Cautiously he put his head out of the door of the house-tomb, and looked about. He regretted, not for the first time, the vanity that caused him always to wear a red shirt. He had always done so, ever since he and his friend Karatavuk had whimsically adopted the identity of birds in their
childhood. It had been something intrinsically innocent. Now that he had been an outlaw and a brigand for years, however, the red shirt had become a trademark that he could not abandon. To do so would have been somehow to diminish his status, to allow his own legend to tarnish. It had become very simply a question of manly pride. It was amazing to him that, after all these years of being a conspicuous target in any shoot-out that might occur, he had still only ever been wounded but slightly, and sometimes he cursed inwardly that the position he held among his men prevented him from wearing sober colours, like any other sensible renegade in everyday need of camouflage.
Ducking down, he hurriedly made his way higher up the slope, picking his way through the maquis, with the intention of surveying the town. After the surprise of the previous night, it was almost as if he wished to reassure himself that the town was really his. From behind a large white boulder he tried to discern what was going on below, and he saw that there was very little activity, considering that it was past dawn, and people ought to be about the business of the early day. He decided to go higher, near the tiny white chapel that had been built centuries before as some forgotten person’s private act of piety.
When he arrived there he saw that the door had been burst open. He went inside, and saw to his dismay that the frescoes of the apostles had been defaced. They had all had their eyes carefully scratched out, and this gave them the disquieting appearance of the newly blinded. Feeling outraged and dismal on account of the sacrilege, he went back outside, and heard the bleating of Ibrahim’s flock of goats, over by the hole in the hillside where since antique times the townspeople had quarried lime for the construction of their houses. He listened carefully, and just made out the sound of Ibrahim’s kaval. It was a thin, curiously wavering and disconnected melody. Calculating that a childhood friend like Ibrahim could surely be trusted, he made his way to the hollow by the limepit.

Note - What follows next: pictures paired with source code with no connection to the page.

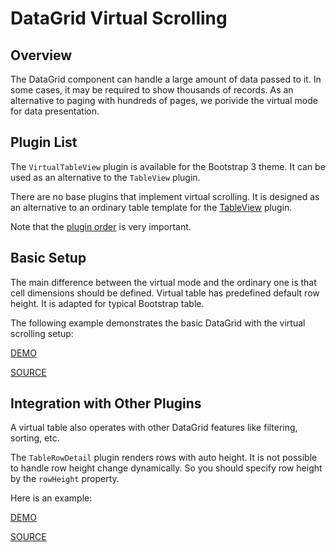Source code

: # DataGrid Virtual Scrolling

## Overview

The DataGrid component can handle a large amount of data passed to it. In some cases, it may be required to show thousands of records. As an alternative to paging with hundreds of pages, we porivide the virtual mode for data presentation.

## Plugin List

The `VirtualTableView` plugin is available for the Bootstrap 3 theme. It can be used as an alternative to the `TableView` plugin.

There are no base plugins that implement virtual scrolling. It is designed as an alternative to an ordinary table template for the [TableView](table-view.md) plugin.

Note that the [plugin order](../README.md#plugin-order) is very important.

## Basic Setup

The main difference between the virtual mode and the ordinary one is that cell dimensions should be defined. Virtual table has predefined default row height. It is adapted for typical Bootstrap table.

The following example demonstrates the basic DataGrid with the virtual scrolling setup:

[DEMO](http://devexpress.github.io/devextreme-reactive/react/datagrid/demos/#/virtual-scrolling/basic)

[SOURCE](https://github.com/DevExpress/devextreme-reactive/tree/master/packages/dx-react-demos/src/bootstrap3/virtual-scrolling/basic.jsx)

## Integration with Other Plugins

A virtual table also operates with other DataGrid features like filtering, sorting, etc.

The `TableRowDetail` plugin renders rows with auto height. It is not possible to handle row height change dynamically. So you should specify row height by the `rowHeight` property.

Here is an example:

[DEMO](http://devexpress.github.io/devextreme-reactive/react/datagrid/demos/#/virtual-scrolling/integration-with-other-plugins)

[SOURCE](https://github.com/DevExpress/devextreme-reactive/tree/master/packages/dx-react-demos/src/bootstrap3/virtual-scrolling/integration-with-other-plugins.jsx)


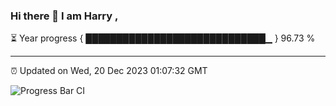 ### Hi there 👋 I am Harry , 

⏳ Year progress { █████████████████████████████▁ } 96.73 %

---

⏰ Updated on Wed, 20 Dec 2023 01:07:32 GMT

![Progress Bar CI](https://github.com/duykhang68/duykhang68/workflows/Progress%20Bar%20CI/badge.svg)
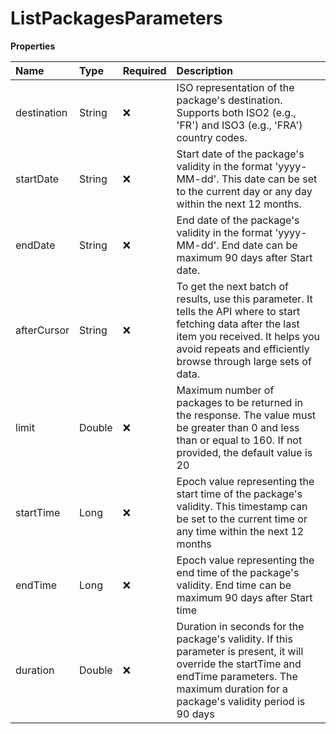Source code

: # ListPackagesParameters

**Properties**

| Name        | Type   | Required | Description                                                                                                                                                                                                         |
| :---------- | :----- | :------- | :------------------------------------------------------------------------------------------------------------------------------------------------------------------------------------------------------------------ |
| destination | String | ❌       | ISO representation of the package's destination. Supports both ISO2 (e.g., 'FR') and ISO3 (e.g., 'FRA') country codes.                                                                                              |
| startDate   | String | ❌       | Start date of the package's validity in the format 'yyyy-MM-dd'. This date can be set to the current day or any day within the next 12 months.                                                                      |
| endDate     | String | ❌       | End date of the package's validity in the format 'yyyy-MM-dd'. End date can be maximum 90 days after Start date.                                                                                                    |
| afterCursor | String | ❌       | To get the next batch of results, use this parameter. It tells the API where to start fetching data after the last item you received. It helps you avoid repeats and efficiently browse through large sets of data. |
| limit       | Double | ❌       | Maximum number of packages to be returned in the response. The value must be greater than 0 and less than or equal to 160. If not provided, the default value is 20                                                 |
| startTime   | Long   | ❌       | Epoch value representing the start time of the package's validity. This timestamp can be set to the current time or any time within the next 12 months                                                              |
| endTime     | Long   | ❌       | Epoch value representing the end time of the package's validity. End time can be maximum 90 days after Start time                                                                                                   |
| duration    | Double | ❌       | Duration in seconds for the package's validity. If this parameter is present, it will override the startTime and endTime parameters. The maximum duration for a package's validity period is 90 days                |
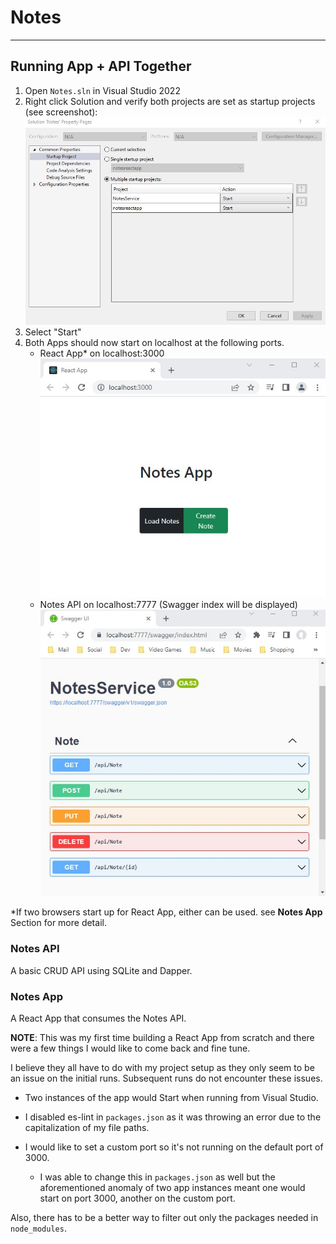 # Notes
---
## Running App + API Together

1. Open `Notes.sln` in Visual Studio 2022
2. Right click Solution and verify both projects are set as startup projects (see screenshot):
![Alt text](./startupconfig.jpg "Optional title")
3. Select "Start"
4. Both Apps should now start on localhost at the following ports.
     - React App* on localhost:3000
     ![Alt text](./NotesApp.jpg "Optional title")
     - Notes API on localhost:7777 (Swagger index will be displayed)
     ![Alt text](./NotesAPISwagger.jpg "Optional title")

\*If two browsers start up for React App, either can be used. see **Notes App** Section for more detail.  

### Notes API 
A basic CRUD API using SQLite and Dapper.

### Notes App
A React App that consumes the Notes API. 

**NOTE**: This was my first time building a React App from scratch and there were a few things I would like to come back and fine tune.

I believe they all have to do with my project setup as they only seem to be an issue on the initial runs. Subsequent runs do not encounter these issues.

 - Two instances of the app would Start when running from Visual Studio.

- I  disabled es-lint in `packages.json` as it was throwing an error due to the capitalization of my file paths.

- I would like to set a custom port so it's not running on the default port of 3000. 
    - I was able to change this in `packages.json` as well but the aforementioned anomaly of two app instances meant one would start on port 3000, another on the custom port.

Also, there has to be a better way to filter out only the packages needed in `node_modules`.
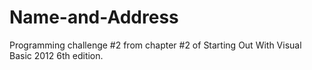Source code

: # Name-and-Address
Programming challenge #2 from chapter #2 of Starting Out With Visual Basic 2012 6th edition.
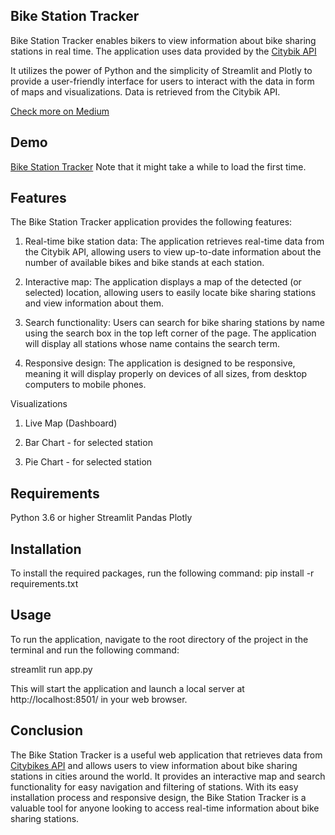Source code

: ## Bike Station Tracker
Bike Station Tracker enables bikers to view information about bike sharing stations in real time. The application uses data provided by the [Citybik API](http://api.citybik.es/v2/networks)

It utilizes the power of Python and the simplicity of Streamlit and Plotly to provide a user-friendly interface for users to interact with the data in form of maps and visualizations. Data is retrieved from the Citybik API.

[Check more on Medium](https://medium.com/@ajosegun_/real-time-dashboard-in-python-b8c9a9c4e050)

## Demo
[Bike Station Tracker](https://ajosegun-bikestationtracker.streamlit.app/) Note that it might take a while to load the first time.

## Features
The Bike Station Tracker application provides the following features:

1. Real-time bike station data: The application retrieves real-time data from the Citybik API, allowing users to view up-to-date information about the number of available bikes and bike stands at each station.

2. Interactive map: The application displays a map of the detected (or selected) location, allowing users to easily locate bike sharing stations and view information about them.

3. Search functionality: Users can search for bike sharing stations by name using the search box in the top left corner of the page. The application will display all stations whose name contains the search term.

4. Responsive design: The application is designed to be responsive, meaning it will display properly on devices of all sizes, from desktop computers to mobile phones.

Visualizations
1. Live Map (Dashboard)

2. Bar Chart - for selected station

3. Pie Chart - for selected station

## Requirements
Python 3.6 or higher Streamlit Pandas Plotly 

## Installation
To install the required packages, run the following command: pip install -r requirements.txt

## Usage
To run the application, navigate to the root directory of the project in the terminal and run the following command:

streamlit run app.py

This will start the application and launch a local server at http://localhost:8501/ in your web browser.

## Conclusion
The Bike Station Tracker is a useful web application that retrieves data from [Citybikes API](http://api.citybik.es/v2/networks) and allows users to view information about bike sharing stations in cities around the world. 
It provides an interactive map and search functionality for easy navigation and filtering of stations. With its easy installation process and responsive design, the Bike Station Tracker is a valuable tool for anyone looking to access real-time information about bike sharing stations.

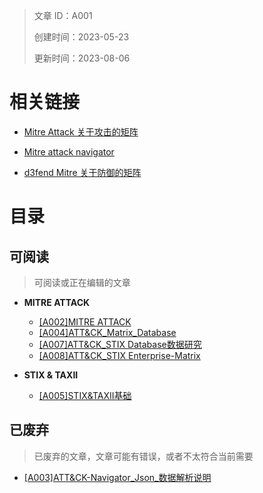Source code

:> 文章 ID：A001
>
> 创建时间：2023-05-23
>
> 更新时间：2023-08-06

# 相关链接

- [Mitre Attack 关于攻击的矩阵](https://attack.mitre.org/matrices/enterprise/)

- [Mitre  attack navigator](https://mitre-attack.github.io/attack-navigator/)
- [d3fend Mitre 关于防御的矩阵](https://d3fend.mitre.org/)

# 目录

## 可阅读

> 可阅读或正在编辑的文章

- **MITRE ATTACK**

  - [[A002]MITRE ATTACK](./notebook/[A002]MITRE_ATTACK.md)
  - [[A004]ATT&CK_Matrix_Database](./notebook/[A004]ATT&CK_Matrix_Database.md)
  - [[A007]ATT&CK_STIX Database数据研究](./notebook/[A007]ATT&CK_STIX_Database数据研究.ipynb)
  - [[A008]ATT&CK_STIX Enterprise-Matrix](./notebook/[A008]Enterprise-Matrix.md)

- **STIX & TAXII**

  - [[A005]STIX&TAXII基础](./notebook/[A005]STIX&TAXII基础.md)

    

## 已废弃

> 已废弃的文章，文章可能有错误，或者不太符合当前需要

- [[A003]ATT&CK-Navigator_Json_数据解析说明](./notebook/[A003]ATT&CK-Navigator_Json_数据解析说明.md)

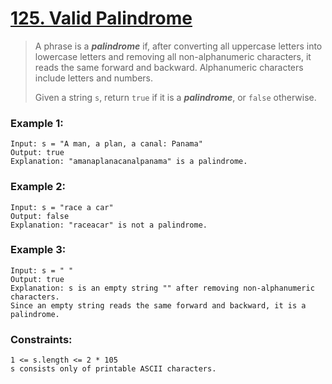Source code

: # [125. Valid Palindrome](https://leetcode.com/problems/valid-palindrome/ "LeetCode")
> A phrase is a __*palindrome*__ if, after converting all uppercase letters into lowercase letters and removing all non-alphanumeric characters, it reads the same forward and backward. Alphanumeric characters include letters and numbers.
>
> Given a string `s`, return `true` if it is a __*palindrome*__, or `false` otherwise.
### Example 1:
    Input: s = "A man, a plan, a canal: Panama"
    Output: true
    Explanation: "amanaplanacanalpanama" is a palindrome.
### Example 2:
    Input: s = "race a car"
    Output: false
    Explanation: "raceacar" is not a palindrome.
### Example 3:
    Input: s = " "
    Output: true
    Explanation: s is an empty string "" after removing non-alphanumeric characters.
    Since an empty string reads the same forward and backward, it is a palindrome.
### Constraints:
    1 <= s.length <= 2 * 105
    s consists only of printable ASCII characters.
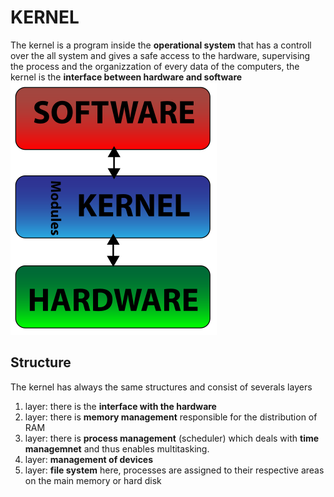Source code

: # KERNEL
The kernel is a program inside the **operational system** that has a controll over the all system and gives a safe access to the hardware, supervising the process and the organizzation of every data of the computers, the kernel is the **interface  between hardware and software**\
![](img/Kernel-simple.svg.png)

## Structure
The kernel has always the same structures and consist of severals layers 
1. layer: there is the **interface with the hardware** 
2. layer: there is **memory management** responsible for the distribution of RAM 
3. layer: there is **process management** (scheduler) which deals with **time managemnet** and thus enables multitasking.
4. layer: **management of devices**
5. layer: **file system** here, processes are assigned to their respective areas on the main memory or hard disk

When he crested the brow of the hollow, Ibrahim’s great dog was the first to see him. Kopek was a giant among dogs, of that breed which in Anatolia has been used for centuries to fight off the wolves, feral dogs and lynxes that harass the flocks of sheep and goats. Some herders take particular delight in the terror that these dogs evoke in the human strangers that they confront, and certainly Mehmetçik could remember Ibrahim’s relish when recounting tales of Kopek’s feats of intimidation. The dog was possessed of a formidable memory, and knew exactly which goat to return to each owner when the flock was brought down into the town in the
evenings. He also knew the smell of everyone in the community, and therefore knew who to threaten and who to leave unmolested. Whether he knew this because living there caused everyone to share something common in their scent, or because he knew the smell of each person individually, is a question that cannot be answered, although everyone assumed that it must be the latter.